- [Passage provided]:

Best brewed with: Filter

Lightest Roast Influence: Coffees showing this level of heavy process character we tend to really pull back on the roasting; shooting for clarity and high fruity acids.

We like 58-60g/L and 96-98°C water for brewing, drop temps 2-3°C if well rested

18g, 48g, 26-30s for espresso.

Best rested: 3-4 weeks from roast.

We’re tasting:
Aromas of spiced rum, raisin and date. In the cup - sweet Pedro Ximénez sherry, milk chocolate, and buttery, warm spices - like fresh baked cinnamon bun. Process-led and unashamedly funky, with all of the purple fruits.

Traceability:

Country of Origin:
Burundi
Region:
Gikungere, Butaganzwa, Kayanza Province
Farm:
150 smallholder farmers selling cherry to Ninga CWS
Station:
Ninga CWS, Long Miles Coffee Project
Variety:
Red Bourbon
Elevation:
1600-1750 MASL
Process:

Anoxic Natural: Ripe cherries picked and delivered on foot/bicycle to Ninga CWS. Cherries floated and skimmed to remove underripes, before being placed in shaded sealed tanks for a 48-72 hr anoxic in-cherry ferment. Dried on raised beds over 3-4 weeks

Import Partner:
Osito
Harvest:

Crop 24/25, Arrived UK Jan 2025

Third harvest purchasing coffee from the Giku hill smallholders.


The Story:

There were some interesting twists and turns to the process of exporting coffee from Burundi this year. A landlocked country in East Africa, export logistics and bureaucracy are tricky at the best of times - but this year had some doozys. The exact intrigues that went down in order to get coffee out this year is a story that's unfortunately not ours to tell (especially second-hand - getting the facts wrong could cause legal and safety implications for those working in country).

- [Set tasks]:
#1 List each aroma named in the coffee description.
#2 Write the next few sentences of the coffee description, picking up after the last sentence of its story section.
The listing after the coffee description has nothing to do with it.

- [Collected material]:
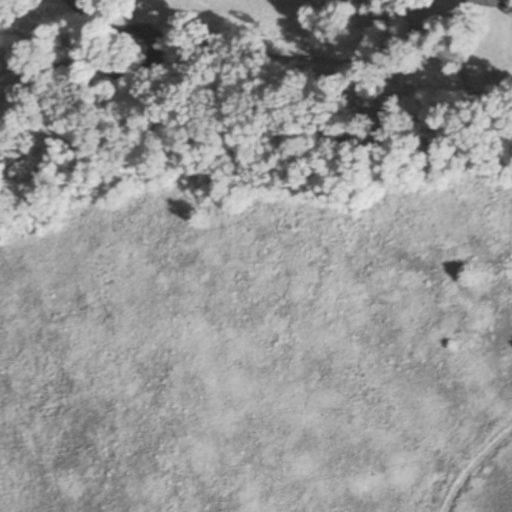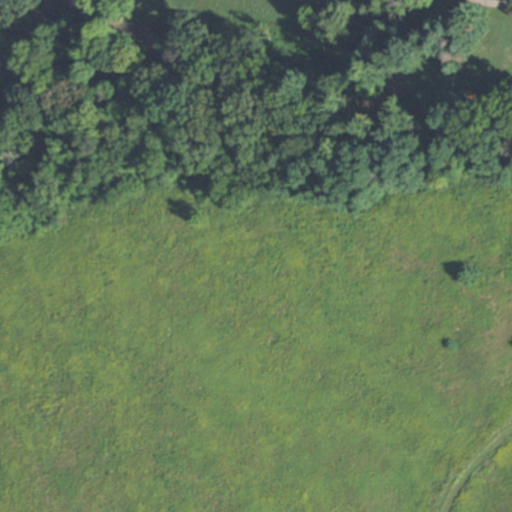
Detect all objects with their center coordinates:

- [Results for the exercise]:
#1 spiced rum, raisin, date

#2
After wondering if we'd see any coffees from Burundi this year, tasting this coffee again on arrival was a reminder of why we keep coming back.

The 2024 harvest marked a return to form after last year's low yields. Government-fixed cherry prices increased to 1,380 Burundian francs per kilo - about 37p at current rates. For Burundi's smallholder farmers, who often tend just 50-250 trees on tiny plots, these fixed prices represent their only immediate income from the harvest. But with global coffee prices hitting record highs in 2024, the gap between local cherry payments and international market value grew stark.

Farmers will pick and deliver cherry to either collection points or to the washing stations themselves, depending on what is closer, although “closer” in this context can often still mean a matter of many kilometres - no small feat when a sack of fresh cherries could weigh 30-60kg and upwards. A station or collecting agent can pay no less than the Government fixed price - but also no more - for the initial cherry collection, which is paid to the farmer on the spot at the moment of delivery.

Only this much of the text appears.